→ Work instruction 1:
Format the rows from the line containing "てつお：たしかに、悪化する前に適切な対応をするのはね、" through the end of the rows as a JSON list of strings, one string per line, with blank lines left out. Leave the pictures out of the answer.

→ Text under study:
• • • • •
Aesthetics and beyond: against the Commodification of Architecture

by Ramon Rispoli

Compasses Magazine

In the Passagenwerk – his unfinished project on the Parisian arcades written during the 1930s, and posthumously published – Benjamin proposed a reflection both on the origins of capitalism and on the formation of the modern metropolis.

The arcade was a nineteenth-century building typology that was going into decline during the very years in which he was writing, and that he saw as the key to the understanding of the early culture of consumption. Such structures were early experiments in iron and glass, just like the railway stations and exhibition halls that appeared throughout Europe in the post-revolutionary era: the spaces of the triumphant bourgeoisie of that time. The arcades served many functions: as means of access to the interior of a block; as walking spaces sheltered from the rain; but above all, they provided a new form of organizing retail trade and displaying luxury goods to walking window-shoppers.
• • • • •
→ Supplied material:
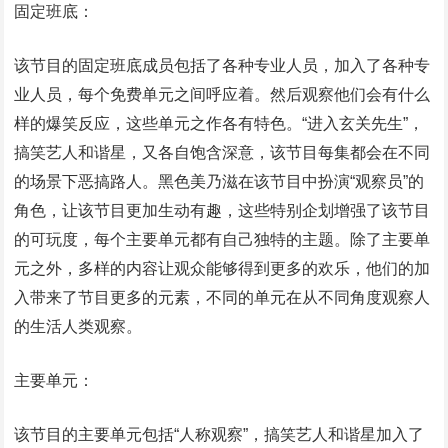
固定班底：
该节目的固定班底成员包括了各种专业人员，加入了各种专
业人员，每个免费单元之间呼应着。然后观察他们会有什么
样的爆笑反应，这些单元之作各有特色。“进入玄关先生”，
搞笑艺人和谐星，又各自饱含深意，该节目每集都会在不同
的场景下恶搞路人。黑色美乃滋在该节目中扮演“观察员”的
角色，让该节目更加生动有趣，这些特别企划增强了该节目
的可玩度，每个主要单元都有自己独特的主题。除了主要单
元之外，多样的内容让观众能够得到更多的欢乐，他们的加
入带来了节目更多的元素，不同的单元在从不同角度观察人
的生活人类观察。
主要单元：
该节目的主要单元包括“人称观察”，搞笑艺人和谐星加入了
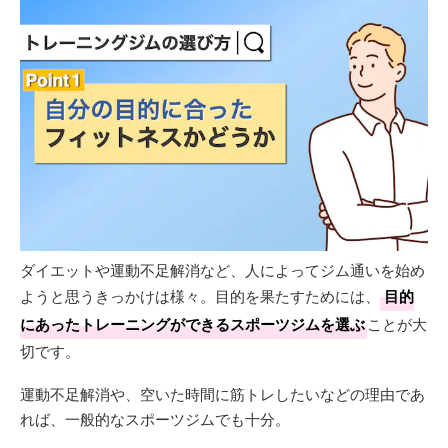
ダイエットや運動不足解消など、人によってジム通いを始め
ようと思うきっかけは様々。目的を果たすためには、
目的
にあったトレーニングができるスポーツジムを選ぶ
ことが大
切です。
運動不足解消や、空いた時間に筋トレしたいなどの理由であ
れば、一般的なスポーツジムでも十分。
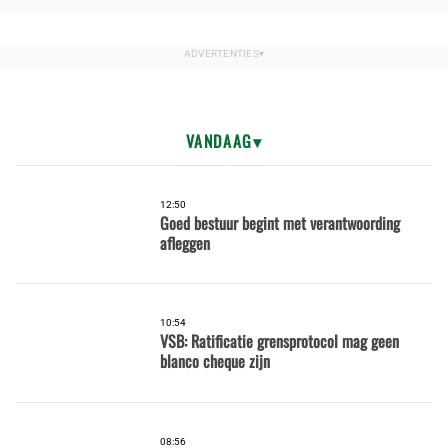
VANDAAG
12:50
Goed bestuur begint met verantwoording
afleggen
10:54
VSB: Ratificatie grensprotocol mag geen
blanco cheque zijn
08:56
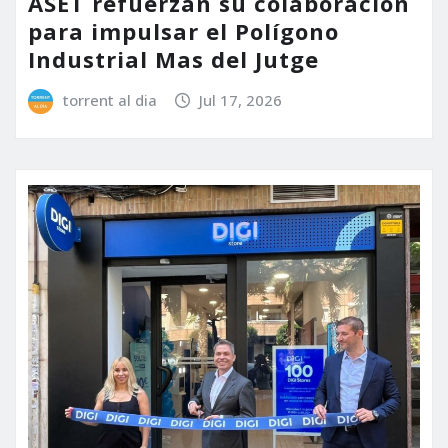
ASET refuerzan su colaboración
para impulsar el Polígono
Industrial Mas del Jutge
torrent al dia
Jul 17, 2026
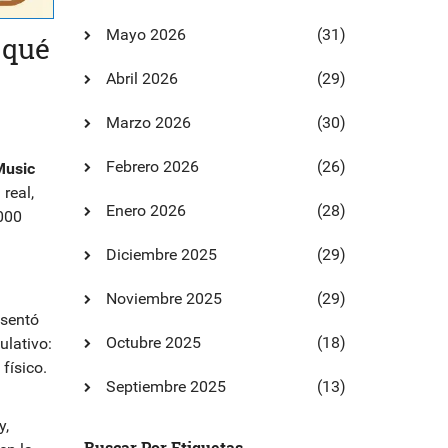
Mayo 2026
(31)
 qué
Abril 2026
(29)
Marzo 2026
(30)
Febrero 2026
(26)
Music
real,
Enero 2026
(28)
.000
Diciembre 2025
(29)
Noviembre 2025
(29)
esentó
Octubre 2025
(18)
ulativo:
físico.
Septiembre 2025
(13)
y,
Buscar Por Etiquetas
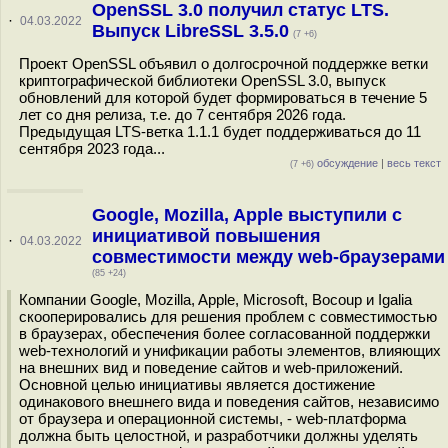
OpenSSL 3.0 получил статус LTS.
·
04.03.2022
Выпуск LibreSSL 3.5.0
(7 +6)
Проект OpenSSL объявил о долгосрочной поддержке ветки
криптографической библиотеки OpenSSL 3.0, выпуск
обновлений для которой будет формироваться в течение 5
лет со дня релиза, т.е. до 7 сентября 2026 года.
Предыдущая LTS-ветка 1.1.1 будет поддерживаться до 11
сентября 2023 года...
обсуждение
|
весь текст
(7 +6)
Google, Mozilla, Apple выступили с
инициативой повышения
·
04.03.2022
совместимости между web-браузерами
(85 +24)
Компании Google, Mozilla, Apple, Microsoft, Bocoup и Igalia
скооперировались для решения проблем с совместимостью
в браузерах, обеспечения более согласованной поддержки
web-технологий и унификации работы элементов, влияющих
на внешних вид и поведение сайтов и web-приложений.
Основной целью инициативы является достижение
одинакового внешнего вида и поведения сайтов, независимо
от браузера и операционной системы, - web-платформа
должна быть целостной, и разработчики должны уделять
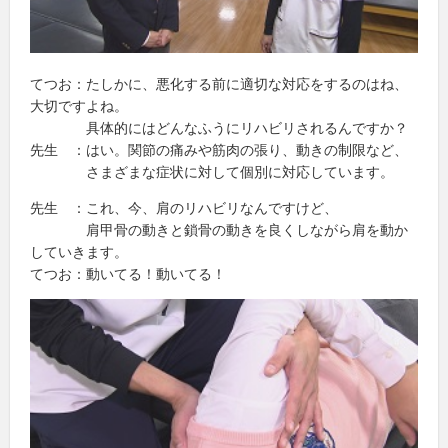
てつお：たしかに、悪化する前に適切な対応をするのはね、
大切ですよね。
具体的にはどんなふうにリハビリされるんですか？
先生 ：はい。関節の痛みや筋肉の張り、動きの制限など、
さまざまな症状に対して個別に対応しています。
先生 ：これ、今、肩のリハビリなんですけど、
肩甲骨の動きと鎖骨の動きを良くしながら肩を動か
していきます。
てつお：動いてる！動いてる！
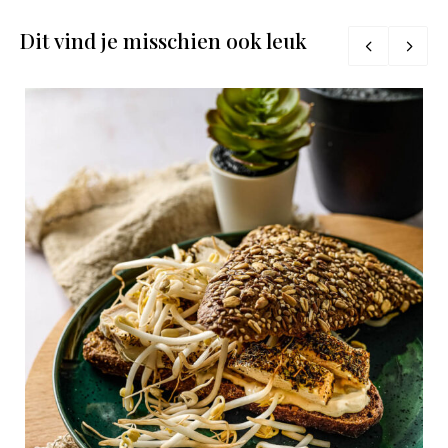
Dit vind je misschien ook leuk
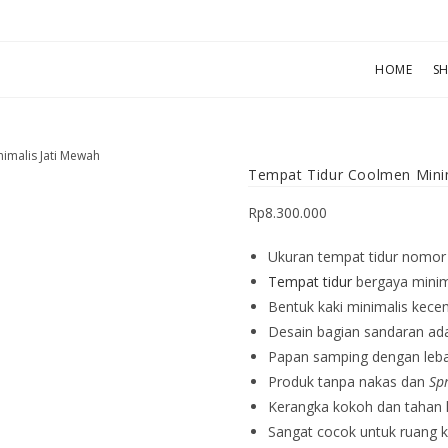
HOME
S
imalis Jati Mewah
Tempat Tidur Coolmen Mini
Rp
8.300.000
Ukuran tempat tidur nomor 
Tempat tidur
bergaya minim
Bentuk kaki minimalis kecem
Desain bagian sandaran ada
Papan samping dengan leba
Produk tanpa nakas dan
Sp
Kerangka kokoh dan tahan 
Sangat cocok untuk ruang ka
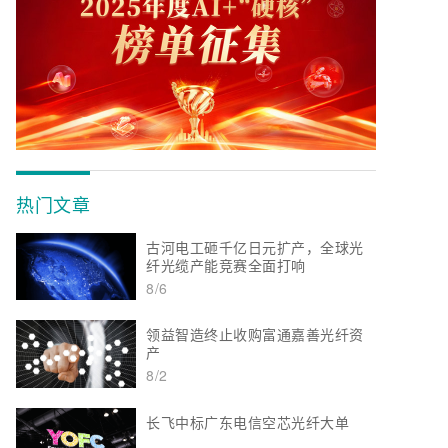
热门文章
古河电工砸千亿日元扩产，全球光
纤光缆产能竞赛全面打响
8/6
领益智造终止收购富通嘉善光纤资
产
8/2
长飞中标广东电信空芯光纤大单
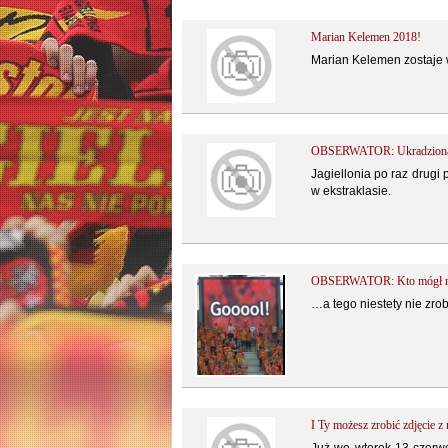
Marian Kelemen 2018!
Marian Kelemen zostaje w
OBSERWATOR: Ukradziona 
Jagiellonia po raz drugi
w ekstraklasie.
OBSERWATOR: Kto mógł na
…a tego niestety nie zrob
I Ty możesz zrobić zdjęcie z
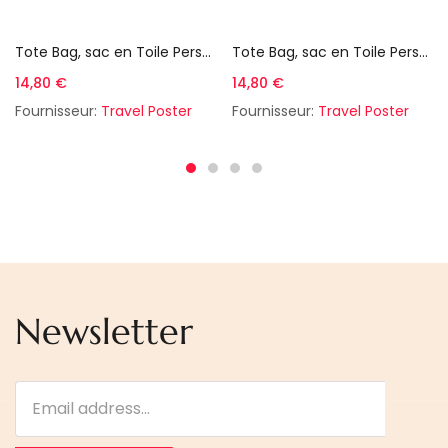
Choix des options
Choix des options
Tote Bag, sac en Toile Personnalisé de Venise
Tote Bag, sac en Toile Personnalisé de Marrakech Majorelle
14,80
€
14,80
€
Fournisseur:
Travel Poster
Fournisseur:
Travel Poster
Newsletter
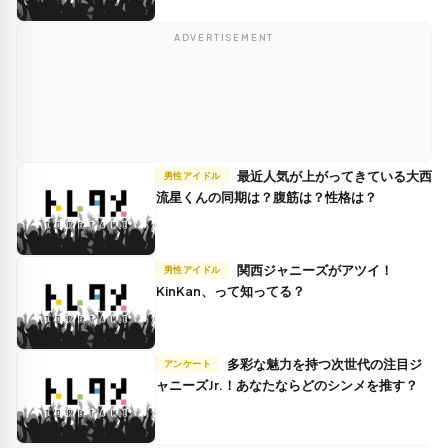
ADVERTISEMENT
最近人気が上がってきている大西
男性アイドル
流星くんの同期は？腹筋は？性格は？
関西ジャニーズがアツイ！
男性アイドル
KinKan、って知ってる？
多彩な魅力を持つ次世代の注目ジ
アンケート
ャニーズJr.！あなたならどのシンメを推す？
• • • • •
→ Work instruction 2:
According to the essay on the commodification of architecture, the arcades were early experiments in which materials?

→ Answer space 1:
[
  "てつお：たしかに、悪化する前に適切な対応をするのはね、",
  "大切ですよね。",
  "具体的にはどんなふうにリハビリされるんですか？",
  "先生 ：はい。関節の痛みや筋肉の張り、動きの制限など、",
  "さまざまな症状に対して個別に対応しています。",
  "先生 ：これ、今、肩のリハビリなんですけど、",
  "肩甲骨の動きと鎖骨の動きを良くしながら肩を動か",
  "していきます。",
  "てつお：動いてる！動いてる！",
  "Dit vind je misschien ook leuk",
  "HOME",
  "S",
  "imalis Jati Mewah",
  "Tempat Tidur Coolmen Mini",
  "Rp",
  "8.300.000",
  "Ukuran tempat tidur nomor ",
  "Tempat tidur",
  "bergaya minim",
  "Bentuk kaki minimalis kecem",
  "Desain bagian sandaran ada",
  "Papan samping dengan leba",
  "Produk tanpa nakas dan",
  "Sp",
  "Kerangka kokoh dan tahan ",
  "Sangat cocok untuk ruang ka",
  "热门文章",
  "古河电工砸千亿日元扩产，全球光",
  "纤光缆产能竞赛全面打响",
  "8/6",
  "领益智造终止收购富通嘉善光纤资",
  "产",
  "8/2",
  "长飞中标广东电信空芯光纤大单",
  "Marian Kelemen 2018!",
  "Marian Kelemen zostaje w",
  "OBSERWATOR: Ukradziona ",
  "Jagiellonia po raz drugi",
  "w ekstraklasie.",
  "OBSERWATOR: Kto mógł na",
  "…a tego niestety nie zrob",
  "I Ty możesz zrobić zdjęcie z",
  "Choix des options",
  "Choix des options",
  "Tote Bag, sac en Toile Personnalisé de Venise",
  "Tote Bag, sac en Toile Personnalisé de Marrakech Majorelle",
  "14,80",
  "€",
  "14,80",
  "€",
  "Fournisseur:",
  "Travel Poster",
  "Fournisseur:",
  "Travel Poster",
  "Newsletter",
  "ADVERTISEMENT",
  "最近人気が上がってきている大西",
  "男性アイドル",
  "流星くんの同期は？腹筋は？性格は？",
  "関西ジャニーズがアツイ！",
  "男性アイドル",
  "KinKan、って知ってる？",
  "多彩な魅力を持つ次世代の注目ジ",
  "アンケート",
  "ャニーズJr.！あなたならどのシンメを推す？"
]

→ Answer space 2:
Iron and glass.